55. The prayer for Certificate of Service is allowed since Rw1 produced copies of their Certificates of Service for each of the Claimants and blamed them for the failure collect the same.

56. The Claimants’ sought payments of outstanding allowances and unpaid salaries for the month of May 2015. Cw1 and Cw2 admitted in their evidence that they were paid the said salary and allowances and they were given the payslips. They further stated that the other claimants were treated the same. I have confirmed from the said payslips, computations and cheques filed by the respondent that the claimants were paid basic salary up to and including 27. 5.2015, house allowance, laundry allowance, notice pay and accrued leave up to and including 27. 5.2015.
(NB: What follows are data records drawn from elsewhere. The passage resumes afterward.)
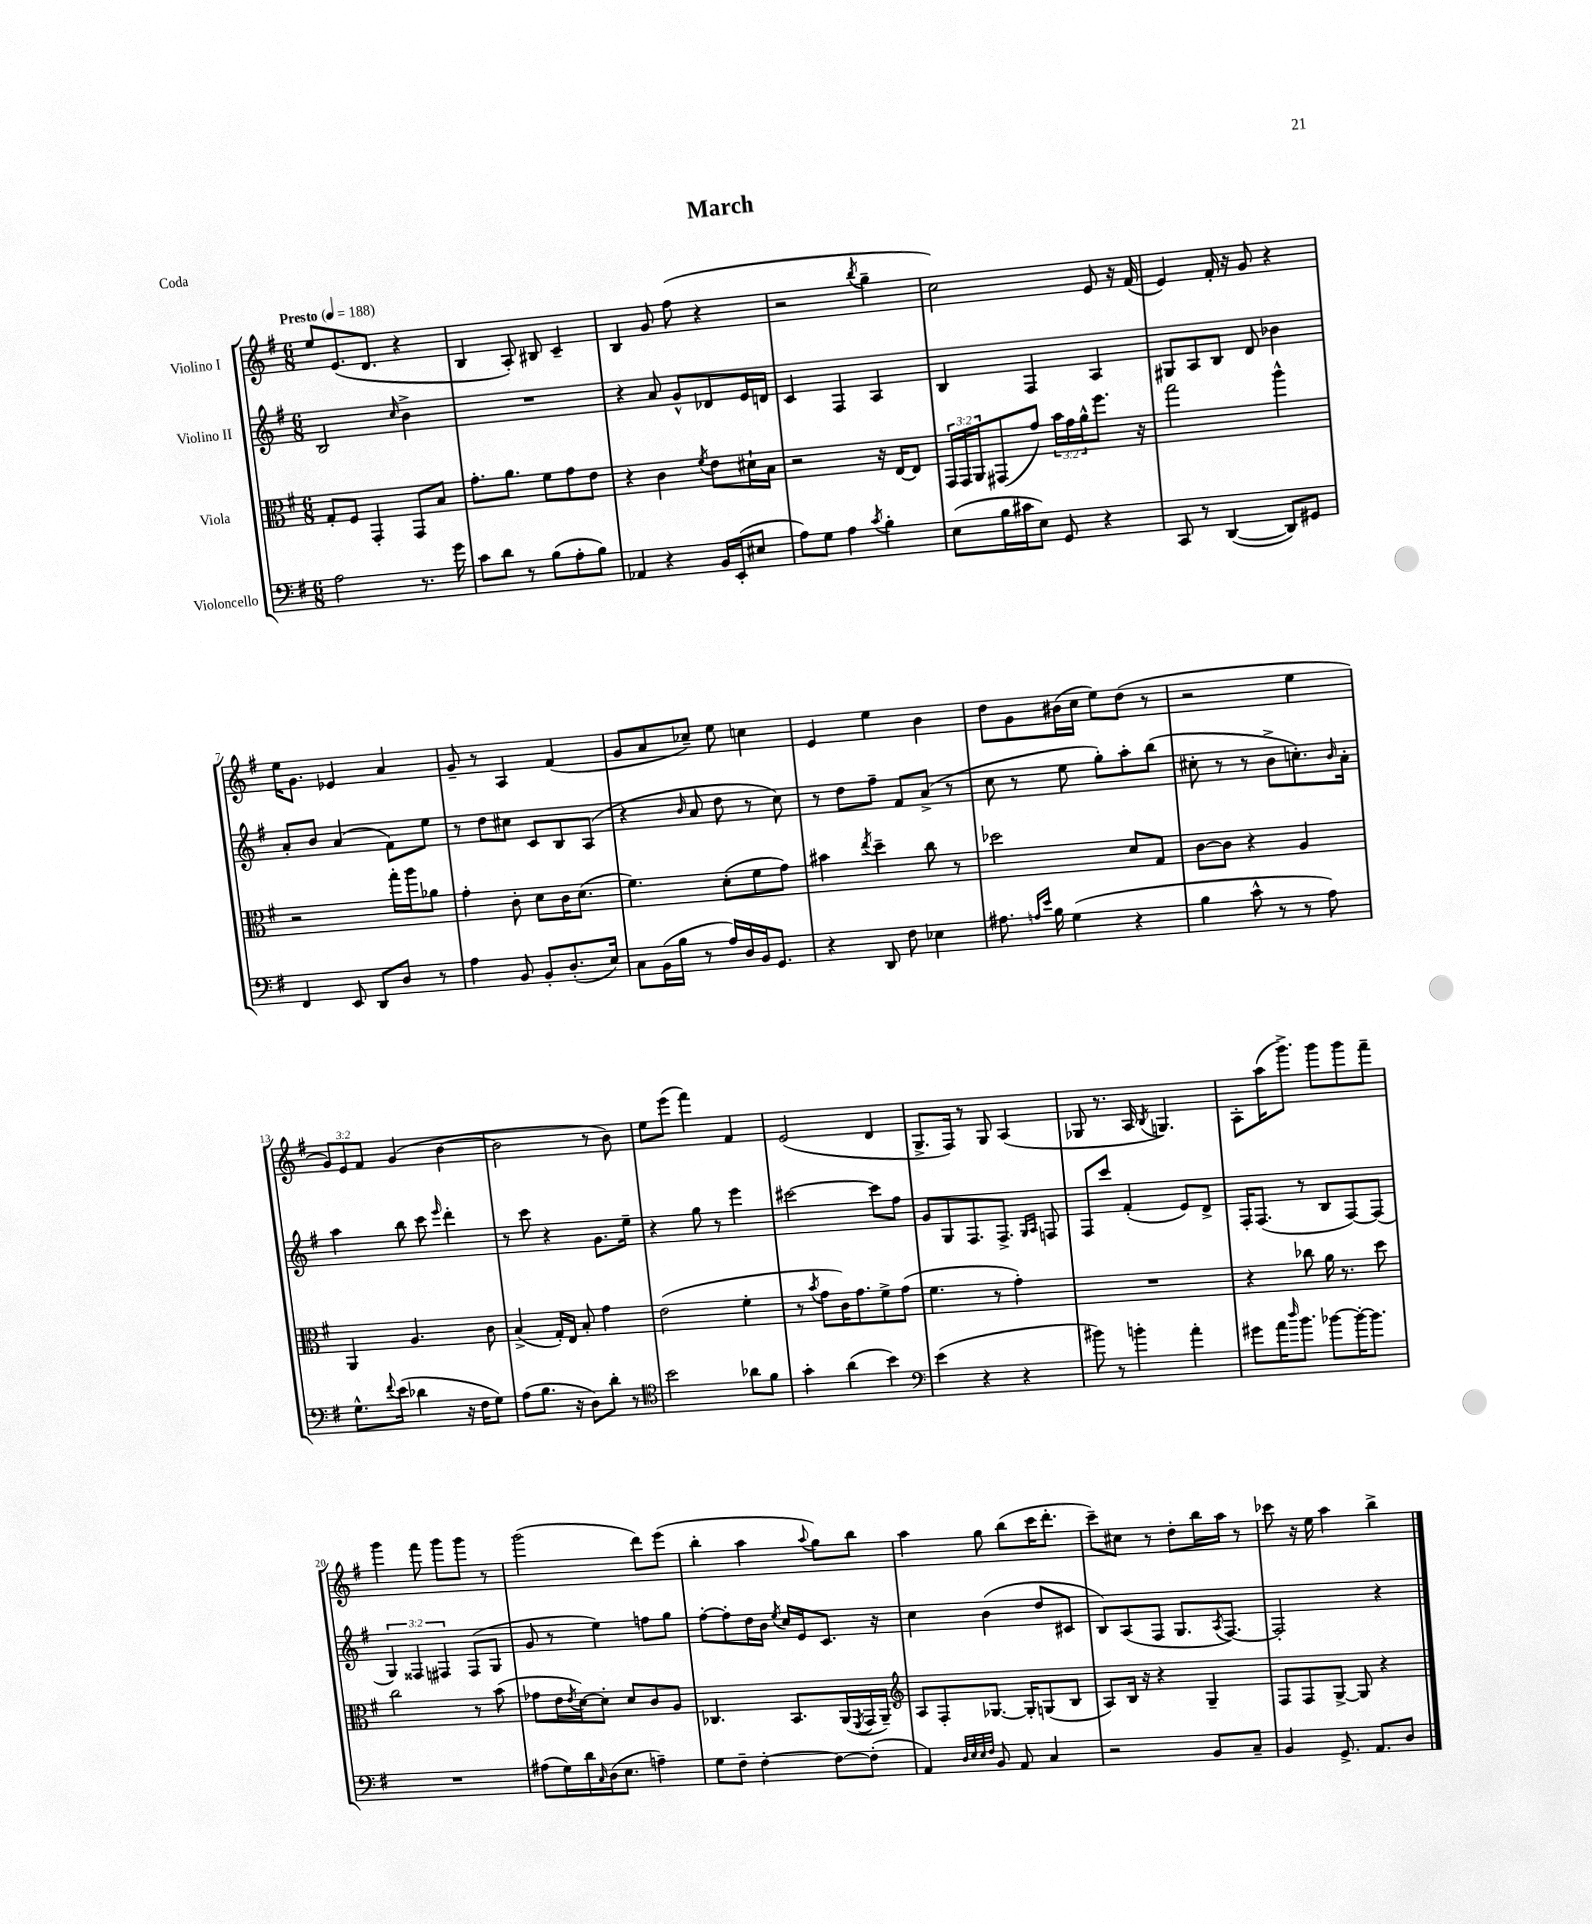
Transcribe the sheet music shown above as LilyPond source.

\header { title = "March" piece = "Coda" }
<<
\new StaffGroup <<
\new Staff = "s0" \with { instrumentName = "Violino I" } {
    \clef treble \key g \major \numericTimeSignature \time 6/8 \override Staff.TupletNumber.text = #tuplet-number::calc-fraction-text \tempo "Presto" 4 = 188
    e''8 e'8.( d'8. r4 |
    b4 a8-.) bis8 c'4-- |
    b4 g'8 fis''8( r4 |
    r2 \acciaccatura { b''8 } g''4-- |
    c''2) e'8 r16 fis'16( |
    e'4) fis'16-. r16 g'8 r4 |
    e''16 g'8. ees'4 a'4 |
    g'8-- r8 a4 fis'4( |
    g'8 a'8 ces''8--) e''8 c''4 |
    e'4 e''4 b'4 |
    d''8 g'8 bis'16( c''16 e''8) d''8( r8 |
    r2 e''4 |
    \tuplet 3/2 { g'8) e'8 fis'8 } g'4( b'4~ |
    b'2 r8 b'8) |
    e''8 e'''8( fis'''4) fis'4 |
    e'2( d'4 |
    g8.-> fis16) r8 g8 a4( |
    ges8 r8. a16 \acciaccatura { b8 } g4.) |
    a8-. a''16( g'''8.->) g'''8 g'''8 fis'''8-- |
    g'''4 fis'''8 g'''8 g'''8 r8 |
    g'''2( d'''8) e'''8( |
    b''4-. a''4 \appoggiatura { a''8 } g''8) b''8 |
    a''4 g''8 b''8( c'''16 d'''8.-. |
    c'''8--) cis''8 r8 d''8-. b''16 a''16 r8 |
    ces'''8 r16 e''16 a''4 b''4-> \bar "|." |
}
\new Staff = "s1" \with { instrumentName = "Violino II" } {
    \clef treble \key g \major \numericTimeSignature \time 6/8 \override Staff.TupletNumber.text = #tuplet-number::calc-fraction-text
    b2 \grace { c''16 } b'4-> |
    R2. |
    r4 a'8 g'8-^ des'8 e'16 d'16 |
    c'4 fis4 a4 |
    b4 fis4 a4 |
    gis8 a8 b8 d'8 bes'4 |
    a'8-. b'8 a'4( fis'8) e''8 |
    r8 d''8 cis''8 c'8 b8 a8( |
    r4 \grace { b'16 } a'8 d''8 r8 c''8) |
    r8 d''8 fis''8-- fis'8 a'8->( r8 |
    c''8 r8 e''8 g''8-.) a''8-. b''8( |
    cis''8-. r8 r8 b'8-> c''8.-.) \grace { b'16 } a'16-. |
    a''4 b''8 c'''8 \grace { e'''16 } d'''4-. |
    r8 c'''8 r4 g'8. e''16-- |
    r4 g''8 r8 e'''4 |
    cis'''2~ cis'''8 fis''8 |
    g'8 g8 fis8. fis8.-> \grace { g16 a16 } f8 |
    fis8 c'''8 fis'4-.( e'8) d'8-> |
    fis16-. fis8.( r8 b8 fis8~) fis8( |
    \tuplet 3/2 { g4) fisis4 fis4 } fis8( g8 |
    g'8 r8 e''4) f''8 g''8 |
    fis''8~-. fis''8-. d''16 b'16 \acciaccatura { e''8 } c''16 e'16 c'8. r16 |
    c''4 b'4( d''8 cis'8 |
    b8) a8( fis8 g8. \acciaccatura { a8 } fis8.~) |
    fis2-. r4 \bar "|." |
}
\new Staff = "s2" \with { instrumentName = "Viola" } {
    \clef alto \key g \major \numericTimeSignature \time 6/8 \override Staff.TupletNumber.text = #tuplet-number::calc-fraction-text
    g8-. fis8 g,4-. g,8 b8 |
    g'8.-. a'8. fis'8 g'8 e'8 |
    r4 c'4 \acciaccatura { fis'8 } e'8 dis'16-! b16 |
    r2 r16 e16~ e8 |
    \tuplet 3/2 { g,16 g,16 a,16 } gis,8( g'8) \tuplet 3/2 { b'16 g'16 a'16-^ } fis''8. r16 |
    g''2 a''4-^ |
    r2 g''16-. a''16 aes'8 |
    g'4-. c'8-. d'8 c'16 d'8.( |
    fis'4.) d'8-.( fis'8 g'8) |
    bis'4 \acciaccatura { e''8 } d''4-- c''8 r8 |
    des''2 d'8 g8 |
    c'8~ c'8 r4 a4 |
    a,4 a4. c'8 |
    b4->( g16-.) e16 b8-. g'4 |
    e'2( fis'4-. |
    r8 \acciaccatura { b'8 } g'8 c'16) g'8. fis'8-> g'8( |
    fis'4. r8 g'4-.) |
    R2. |
    r4 ces''8 a'16 r8. d''8 |
    c''2 r8 b'8( |
    ges'8 e'16 \acciaccatura { e'8 } d'16~) d'8-. d'8 c'8 a8 |
    ces4. b,8. a,16( \acciaccatura { fis,8 } g,16 a,16--) |
    \clef treble a8 fis8-. ges8.~ ges16-. g8( b8 |
    a8) b16 r16 r4 g4-- |
    fis8 fis8 g8~-> g8 r4 \bar "|." |
}
\new Staff = "s3" \with { instrumentName = "Violoncello" } {
    \clef bass \key g \major \numericTimeSignature \time 6/8
    a2 r8. g'16 |
    c'8 d'8 r8 b8( a8-. b8) |
    aes,4 r4 b,16 e,16-.( eis8 |
    a8) g8 a4 \acciaccatura { c'8 } b4-. |
    e8( b16 cis'16 e8) g,8 r4 |
    c,8 r8 d,4~( d,8) gis,8 |
    fis,4 e,8 d,8 d8 r8 |
    a4 b,8 b,8-. d8.-.( e16) |
    c8 b,16( b16 r8 a16) d16 b,16 g,8. |
    r4 d,8 fis8 ees4 |
    ais8. \grace { a16 e'16 } b16 g4( r4 |
    b4 c'8-^ r8 r8 a8) |
    g8.-^ \appoggiatura { fis'8 } e'16( des'4 r16 fis16 g8) |
    a8( b8. r16 d8) d'8-. r8 |
    \clef tenor b'2 aes'8 fis'8 |
    g'4-. a'4( b'4) |
    \clef bass e'4( r4 r4 |
    bis'8) r8 b'4-. a'4-. |
    gis'8 a'16 \grace { d''16 } b'8. bes'8~ bes'16~-. bes'8. |
    R2. |
    ais8( g16) d'16 \grace { c16 } d16( e8. a4--) |
    g8 fis8-- fis4~-. fis8~ fis8-.( |
    a,4) \grace { d32 e32 e32 fis32 } b,8 a,8 c4 |
    r2 b,8 c8-- |
    b,4 g,8.-> a,8. d8 \bar "|." |
}
>>
>>
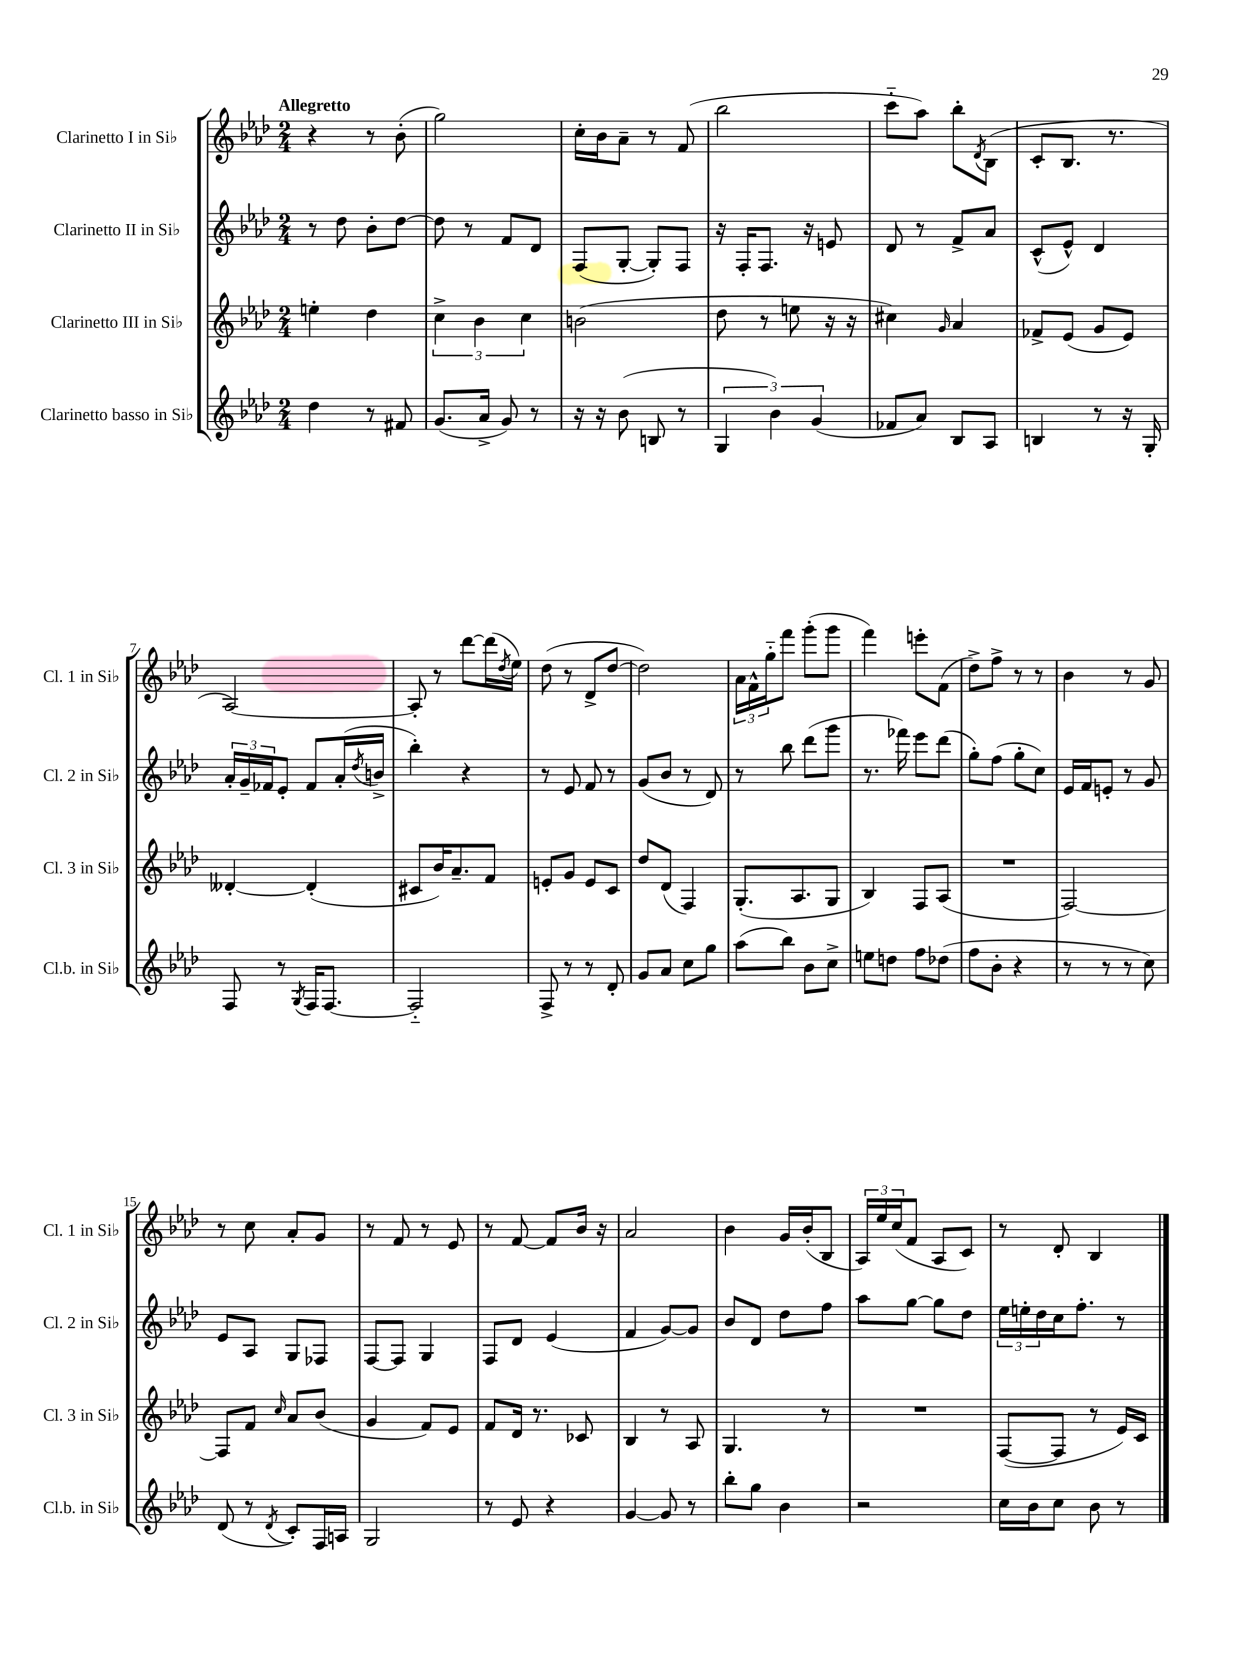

57. The Claimants, in their Amended Claim, did not particularize the outstanding allowances and salary sought but have attempted to do so in their submissions. As held herein above, parties are bound by their pleadings and submissions do not constitute pleadings. Therefore, the prayer for the outstanding allowances and salary must fail for lack of particulars and evidence, but also because of the overwhelming evidence on record, that show that the claimants were paid their rightful salary and allowances for the days worked upto 27. 5.2015.

58. The claim for general damages also fails since it is unsupported by the pleadings and evidence.

59. In the end, save for claim for Certificate of Service, the suit is dismissed with no costs.

Dated and delivered at Nairobi this 11th day February, 2021.

ONESMUS N MAKAU

JUDGE

ORDER

In view of the declaration of measures restricting court operations due to the Covid-19 pandemic and in light of the directions issued by his Lordship, the Chief Justice on 15th April 2020, this judgment has been delivered to the parties online with their consent, the parties having waived compliance with Rule 28(3) of the ELRC Procedure Rules which requires that all judgments and rulings shall be dated, signed and delivered in the open court.